Ensemble

Fully Engaged

Richard Dacey steps down from his post as
musical director of Derby Choral Union
with a concert of Mozart, Vivaldi and Beethoven,
heard by MIKE WHEELER

 

Richard Dacey stepped down from his post as Derby Choral Union's Musical Director with the choir on generally fine form, in a popular favourite, Vivaldi's Gloria, RV 589, and a relative rarity, Beethoven's Mass in C - Derby Cathedral, Derby, UK, 13 April 2019.

Prefacing all that was the overture to Mozart's Così fan tutte. While the thunderclap at the start was perhaps more Don Giovanni than Così, Central England Camerata kept the music on its toes, in a spirited reading with an appropriate undercurrent of tension.

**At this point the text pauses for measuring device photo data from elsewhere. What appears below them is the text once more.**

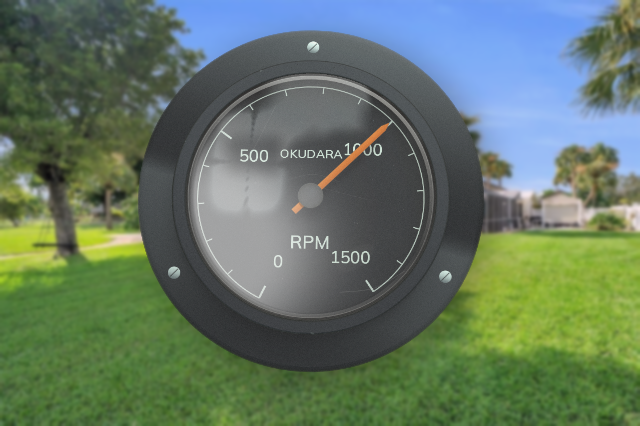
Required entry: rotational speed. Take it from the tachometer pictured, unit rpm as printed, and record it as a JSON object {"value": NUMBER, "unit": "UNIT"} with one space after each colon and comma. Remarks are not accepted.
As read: {"value": 1000, "unit": "rpm"}
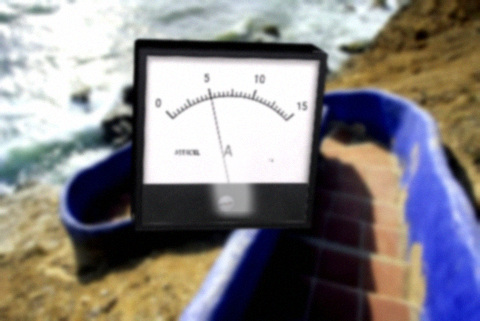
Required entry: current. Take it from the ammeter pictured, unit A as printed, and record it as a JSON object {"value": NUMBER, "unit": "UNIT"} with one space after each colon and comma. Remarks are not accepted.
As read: {"value": 5, "unit": "A"}
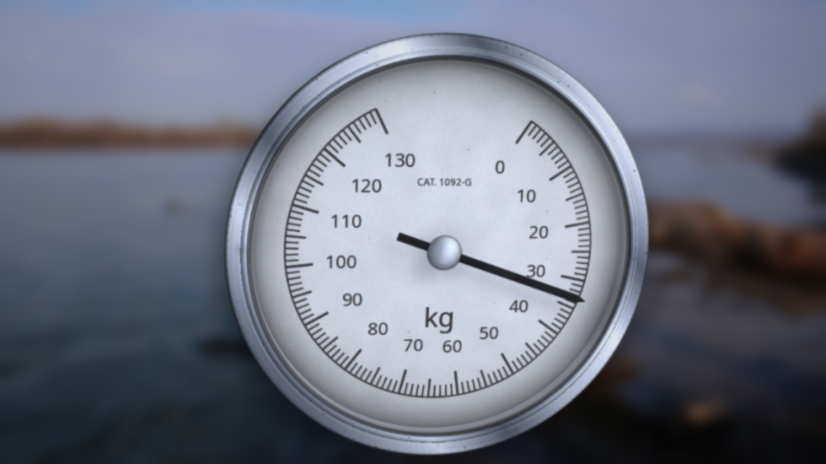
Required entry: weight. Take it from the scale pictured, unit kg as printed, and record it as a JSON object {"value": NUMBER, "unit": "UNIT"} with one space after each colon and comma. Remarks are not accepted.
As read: {"value": 33, "unit": "kg"}
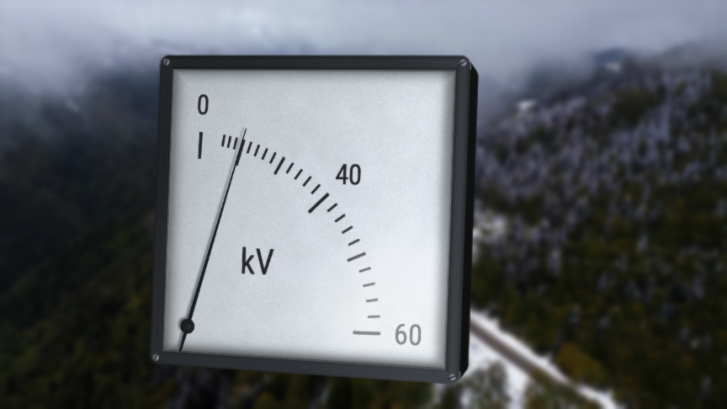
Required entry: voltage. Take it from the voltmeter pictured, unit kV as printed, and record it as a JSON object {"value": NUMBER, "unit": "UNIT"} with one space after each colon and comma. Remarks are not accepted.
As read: {"value": 20, "unit": "kV"}
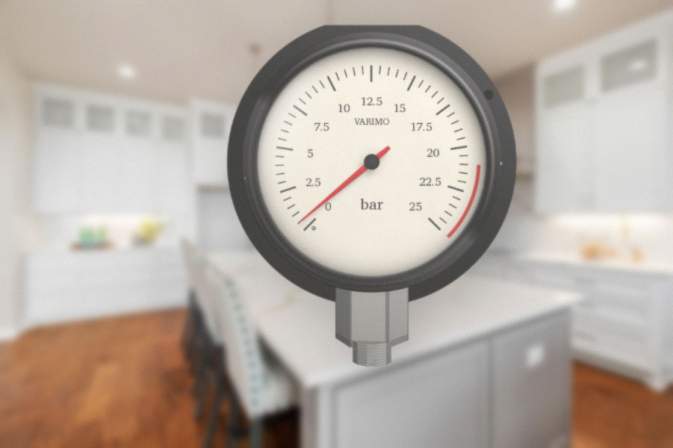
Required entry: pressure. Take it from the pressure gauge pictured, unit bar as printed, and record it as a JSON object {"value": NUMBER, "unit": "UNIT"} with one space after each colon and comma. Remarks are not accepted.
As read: {"value": 0.5, "unit": "bar"}
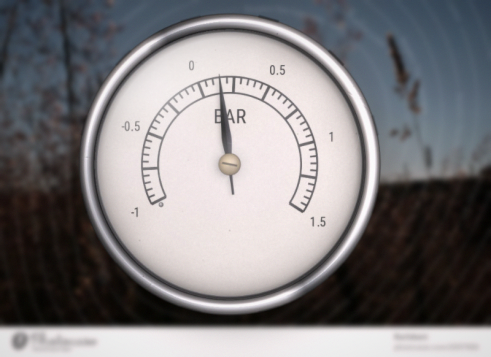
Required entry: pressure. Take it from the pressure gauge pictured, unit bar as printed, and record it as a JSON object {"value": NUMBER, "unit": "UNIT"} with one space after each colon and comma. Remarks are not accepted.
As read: {"value": 0.15, "unit": "bar"}
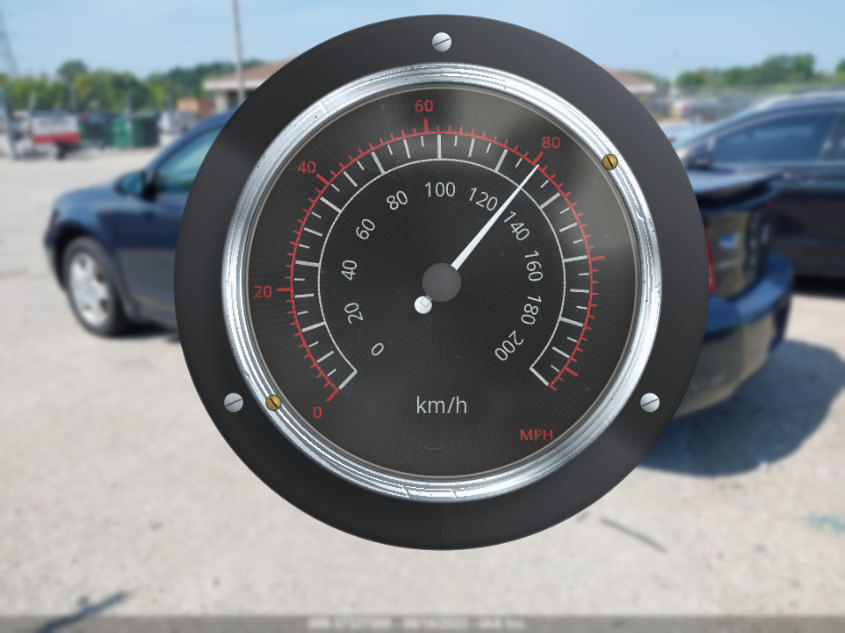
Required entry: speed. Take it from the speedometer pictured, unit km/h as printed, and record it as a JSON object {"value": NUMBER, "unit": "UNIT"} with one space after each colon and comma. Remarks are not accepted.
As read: {"value": 130, "unit": "km/h"}
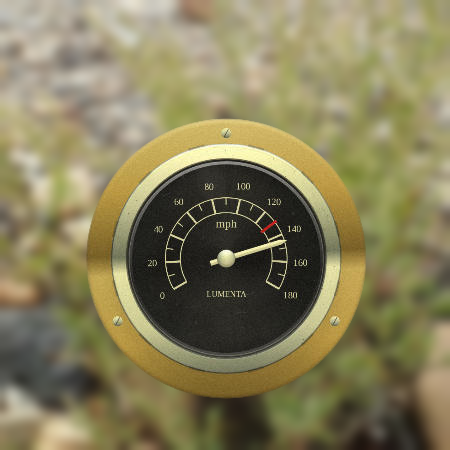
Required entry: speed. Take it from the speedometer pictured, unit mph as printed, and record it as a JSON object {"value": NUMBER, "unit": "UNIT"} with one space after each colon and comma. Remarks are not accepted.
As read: {"value": 145, "unit": "mph"}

Flyer for Derby Choral Union's 'The Joys of Spring' concert in Derby Cathedral
Flyer for Derby Choral Union's The Joys of Spring concert in Derby Cathedral

The Vivaldi - why does no-one ever seem to do his other Gloria, RV 588? - got off to a nicely incisive start, followed by a smoothly flowing account of 'Et in terra pax'. Soprano Natalie Montakhab and mezzo-soprano Jeanette Ager were operatic - in an appropriate way - in their 'Laudamus te' duet. The fugal 'Propter magnam gloriam' was light on its feet, followed by the gently rocking siciliana of 'Domine Deus', winningly-articulated by both Natalie Montakhab and the obbligato oboist. There was a good, bouncy tempo for 'Domine Fili Unigenite', though here the choir sounded a touch inhibited. Jeanette Ager and the choir pleaded eloquently in 'Domine Deus, Agnus Dei', Ager making the more forceful supplications of 'Qui Sedes' genuinely insistent. The choir rounded things off with an engagingly sinewy account of the concluding 'Cum Sancto Spiritu' fugue.

Right from the opening of the Beethoven Mass, the singers sounded fully engaged in a work they can't have sung all that often. In the Gloria, the darkening mood at 'Qui tollis' was convincingly negotiated, and the 'Miserere' became positively suspenseful. The orchestral opening to the Credo conveyed a feeling of suppressed excitement; there's certainly nothing at all solemn about this declaration of faith (if that's really what Beethoven had in mind) - one reason, possibly, why Prince Nikolaus Esterházy II, who commissioned the work, took against it so emphatically. The sombre atmosphere of the 'Crucifixus' was a vivid contrast to the clear articulation in the athletic 'Et vitam venturi' fugue.

Richard Dacey conducting in 2014
Richard Dacey conducting in 2014

Similarly, the unusually dark orchestral colours at the start of the Sanctus set off a buoyant, fresh account of the Osanna, The quartet of soloists, completed by tenor Christopher Steele - who tended to stand out because of his more Italianate tone - and bass Alan Fairs, explored some wide dynamic extremes in the Benedictus. Tension was well maintained throughout the Agnus Dei - the Dona Nobis Pacem is not like the jolly pay-offs to Haydn's great masses - but there was a beautifully smooth transition to the calm look back at the music of the Mass's opening. Often unconventional it may be - this is Beethoven, after all - but his Mass in C deserves to be treated as more that just a dummy-run for the Missa Solemnis, fifteen years down the line.